Saturday, January 06, 2007

Web2.0 - Evolution or Disruptive Innovation

I wrote an article recently for the Innovation Management course I was taking examining whether Web2.0 and Service Oriented Architecture are an evolutionary phenomenon or a disruptive innovation. For those of you who care about stuff like that, you may find it to be an interesting read.

Advances in the internet browser technology coupled with the deep penetration of high-speed internet connections and almost ubiquitous internet access are creating a new class of software applications known as Web 2.0. Web 2.0 applications range from calendaring and blogs, to text editors and spreadsheets, to social networking and wikis, to enterprise situational software, but usually have several things in common: they use internet browser as the platform, employ service oriented architecture, and implement some aspects of collaboration. While we’re yet to see the magnitude of impact of these new technologies on software publishing, media, and social models involving personal and professional relationships, the author of this paper believes that the impact will be profound and disruptive to a lot of the existing industries.

This paper will look at the key principles behind the Service Oriented Architectures and Web2.0 applications. We will then look at the technology and innovation driving these changes and how these new concepts are affecting various industries and what affect they are having on organizations. Finally, we’ll examine whether these new technologies and mere evolutionary extensions of the existing ones or whether they truly represent disruptive forces, and what the extend of these disruptions might be.
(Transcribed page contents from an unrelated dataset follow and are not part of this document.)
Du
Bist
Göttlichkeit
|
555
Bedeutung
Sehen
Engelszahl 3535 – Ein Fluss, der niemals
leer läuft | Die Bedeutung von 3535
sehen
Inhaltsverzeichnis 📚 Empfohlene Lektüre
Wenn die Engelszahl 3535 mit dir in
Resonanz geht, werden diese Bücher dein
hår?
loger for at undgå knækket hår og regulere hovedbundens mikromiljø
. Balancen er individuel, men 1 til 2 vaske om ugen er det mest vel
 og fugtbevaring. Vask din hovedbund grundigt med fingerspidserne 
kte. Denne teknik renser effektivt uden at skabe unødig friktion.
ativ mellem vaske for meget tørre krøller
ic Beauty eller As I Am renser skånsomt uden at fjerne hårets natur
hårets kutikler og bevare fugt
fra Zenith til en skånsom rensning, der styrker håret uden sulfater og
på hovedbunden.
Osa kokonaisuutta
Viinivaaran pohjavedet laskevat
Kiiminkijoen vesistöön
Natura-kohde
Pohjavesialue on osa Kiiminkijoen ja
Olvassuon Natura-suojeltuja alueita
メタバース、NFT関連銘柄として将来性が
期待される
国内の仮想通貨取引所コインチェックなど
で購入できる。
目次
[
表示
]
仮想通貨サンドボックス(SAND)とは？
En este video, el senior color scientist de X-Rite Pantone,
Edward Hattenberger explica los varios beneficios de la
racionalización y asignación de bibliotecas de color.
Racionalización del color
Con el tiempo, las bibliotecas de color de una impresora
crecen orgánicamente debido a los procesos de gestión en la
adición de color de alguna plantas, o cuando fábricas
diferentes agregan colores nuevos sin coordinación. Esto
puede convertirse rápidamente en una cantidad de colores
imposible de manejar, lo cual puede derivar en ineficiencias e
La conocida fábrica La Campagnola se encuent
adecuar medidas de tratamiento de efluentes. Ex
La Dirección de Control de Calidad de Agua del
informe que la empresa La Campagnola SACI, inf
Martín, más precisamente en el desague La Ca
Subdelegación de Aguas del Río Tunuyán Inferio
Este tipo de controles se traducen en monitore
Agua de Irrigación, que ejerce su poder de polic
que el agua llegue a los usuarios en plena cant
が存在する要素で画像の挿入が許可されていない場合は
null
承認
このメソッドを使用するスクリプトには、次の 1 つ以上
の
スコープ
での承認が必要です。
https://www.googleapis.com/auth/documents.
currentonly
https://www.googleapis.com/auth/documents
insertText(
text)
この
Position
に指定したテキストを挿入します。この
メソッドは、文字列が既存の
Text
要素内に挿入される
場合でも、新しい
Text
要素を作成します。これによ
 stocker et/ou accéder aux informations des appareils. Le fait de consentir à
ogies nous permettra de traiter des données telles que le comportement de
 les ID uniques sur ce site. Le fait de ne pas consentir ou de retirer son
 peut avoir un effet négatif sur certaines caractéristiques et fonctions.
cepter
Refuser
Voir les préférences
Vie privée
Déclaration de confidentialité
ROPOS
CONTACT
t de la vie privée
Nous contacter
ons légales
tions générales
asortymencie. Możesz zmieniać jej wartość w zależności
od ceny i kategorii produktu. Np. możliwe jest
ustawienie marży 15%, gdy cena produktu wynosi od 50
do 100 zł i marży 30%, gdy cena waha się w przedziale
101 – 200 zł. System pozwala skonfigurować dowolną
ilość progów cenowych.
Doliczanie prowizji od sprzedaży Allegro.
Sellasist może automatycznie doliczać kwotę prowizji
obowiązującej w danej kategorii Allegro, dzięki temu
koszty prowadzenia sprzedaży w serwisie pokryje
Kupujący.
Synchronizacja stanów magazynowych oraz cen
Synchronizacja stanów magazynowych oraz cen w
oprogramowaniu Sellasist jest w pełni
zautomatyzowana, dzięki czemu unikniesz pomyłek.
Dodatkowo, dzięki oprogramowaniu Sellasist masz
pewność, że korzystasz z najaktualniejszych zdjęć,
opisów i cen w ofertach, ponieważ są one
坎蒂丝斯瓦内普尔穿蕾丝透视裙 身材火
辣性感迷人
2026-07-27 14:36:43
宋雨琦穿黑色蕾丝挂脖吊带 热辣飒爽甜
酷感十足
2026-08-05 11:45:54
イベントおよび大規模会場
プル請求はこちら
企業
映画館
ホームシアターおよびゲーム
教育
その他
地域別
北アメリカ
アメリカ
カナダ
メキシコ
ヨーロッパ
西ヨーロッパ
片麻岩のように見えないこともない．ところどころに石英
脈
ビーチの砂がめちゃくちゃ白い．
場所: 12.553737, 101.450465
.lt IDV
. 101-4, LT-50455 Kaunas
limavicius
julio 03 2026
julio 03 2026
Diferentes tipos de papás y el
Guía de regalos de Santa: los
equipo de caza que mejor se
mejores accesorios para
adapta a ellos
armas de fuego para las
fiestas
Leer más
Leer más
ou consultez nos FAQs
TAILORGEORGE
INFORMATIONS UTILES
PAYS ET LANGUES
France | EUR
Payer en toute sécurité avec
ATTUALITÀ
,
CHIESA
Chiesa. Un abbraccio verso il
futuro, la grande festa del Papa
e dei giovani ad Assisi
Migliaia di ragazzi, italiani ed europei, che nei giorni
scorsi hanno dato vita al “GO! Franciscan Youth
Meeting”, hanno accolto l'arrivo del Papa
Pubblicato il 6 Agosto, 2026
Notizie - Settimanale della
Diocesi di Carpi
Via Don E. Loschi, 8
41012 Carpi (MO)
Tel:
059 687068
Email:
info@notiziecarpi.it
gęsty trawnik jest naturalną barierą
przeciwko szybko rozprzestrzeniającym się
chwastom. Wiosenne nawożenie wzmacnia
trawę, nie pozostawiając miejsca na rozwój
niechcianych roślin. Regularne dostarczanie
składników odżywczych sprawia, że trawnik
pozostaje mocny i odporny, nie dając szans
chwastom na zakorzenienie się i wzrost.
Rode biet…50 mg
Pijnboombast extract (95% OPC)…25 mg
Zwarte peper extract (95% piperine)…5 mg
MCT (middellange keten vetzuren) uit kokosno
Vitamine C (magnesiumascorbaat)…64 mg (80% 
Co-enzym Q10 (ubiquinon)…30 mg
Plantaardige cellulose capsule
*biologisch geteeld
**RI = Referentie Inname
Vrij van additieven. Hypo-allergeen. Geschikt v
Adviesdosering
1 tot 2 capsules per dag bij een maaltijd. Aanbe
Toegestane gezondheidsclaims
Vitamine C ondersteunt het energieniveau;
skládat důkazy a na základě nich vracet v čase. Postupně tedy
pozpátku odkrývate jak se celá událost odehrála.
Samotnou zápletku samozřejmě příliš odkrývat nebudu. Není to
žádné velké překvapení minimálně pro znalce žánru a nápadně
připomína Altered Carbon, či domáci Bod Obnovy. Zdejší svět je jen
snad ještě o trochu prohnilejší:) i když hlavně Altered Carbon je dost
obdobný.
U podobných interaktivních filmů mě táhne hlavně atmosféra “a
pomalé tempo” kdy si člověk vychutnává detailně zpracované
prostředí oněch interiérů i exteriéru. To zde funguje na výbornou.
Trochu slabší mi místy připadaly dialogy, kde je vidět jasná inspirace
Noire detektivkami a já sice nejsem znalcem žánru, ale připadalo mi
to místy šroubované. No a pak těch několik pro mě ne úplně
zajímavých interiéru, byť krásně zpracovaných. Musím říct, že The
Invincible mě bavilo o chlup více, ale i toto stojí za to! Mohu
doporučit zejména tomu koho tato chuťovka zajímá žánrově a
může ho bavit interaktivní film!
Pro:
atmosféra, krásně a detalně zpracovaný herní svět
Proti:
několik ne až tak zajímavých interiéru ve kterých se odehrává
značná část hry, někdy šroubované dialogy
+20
The research methods used in the paper cover Expert Interviews using the blogs and published non-scientific articles, ethnography, using the author’s exposure in the field, relevant case studies and literature search on the subject.

Monday, January 01, 2007

Microsoft OfficeLive

The good:

  • fast
  • makes extensive use of AJAX
  • seems to be built for flexibility
  • integration with Outlook

The bad:

  • lack of continuity
  • not very intuitive
  • lacks comprehensive functionality approach

Functionality Ratings (scale 0-5):

  • Usability (4)
  • Sales Management (3)
  • Sales Automation (3)
  • Marketing Automation (0)
  • Project Collaboration (3)
  • Project Management (4)
  • Calendar, Contact and Document Sharing (4)
  • Support Management (3)
  • Support Automation(1)
  • Accounting (3)
  • Billing (1)
  • Workflow Automation (1)
  • WebPresence (4)

With Microsoft joining the ranks of hosted software companies chasing the ultimate PIM/CRM/ERP solution for SMB market under the new leadership of Ray Ozzie, the OfficeLive platform seems to be getting some serious attention within Microsoft.

While not yet viable (in my opinion) as a replacement for MS exchange environment or to compete with other hosted specialized offerings, the foundation seems to be there with Outlook integration, extensive use of AJAX and what seems to be a fairly good and flexible platform.

It usually takes Microsoft 3 tries to get things right. This particular application might follow a different path as it competes with other MS offerings and we’re yet to see how Microsoft is going to reconcile its offerings. For now, it makes a fairly good choice for new businesses looking for an inexpensive solution for web site and email hosting with a few extra features that has good potential to grow with the company.